• **What you will do**
From the listing below, return every line with the string "thumb" in it.

===== Information provided

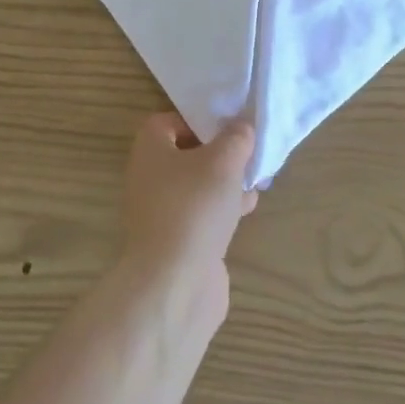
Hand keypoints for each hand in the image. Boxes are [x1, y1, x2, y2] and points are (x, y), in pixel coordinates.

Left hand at [121, 114, 255, 277]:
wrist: (174, 283)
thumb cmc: (194, 208)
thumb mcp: (223, 162)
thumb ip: (235, 138)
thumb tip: (240, 127)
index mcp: (149, 150)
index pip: (167, 122)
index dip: (197, 120)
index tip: (228, 127)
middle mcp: (148, 177)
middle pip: (185, 154)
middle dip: (219, 154)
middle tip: (248, 155)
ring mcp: (160, 212)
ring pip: (196, 186)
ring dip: (225, 183)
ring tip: (256, 181)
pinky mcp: (176, 241)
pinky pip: (200, 214)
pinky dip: (222, 209)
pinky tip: (246, 211)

==========

• **Exercise result**
thumb cmc: (194, 208)
thumb mcp: (223, 162)
thumb ip: (235, 138)
thumb tip: (240, 127)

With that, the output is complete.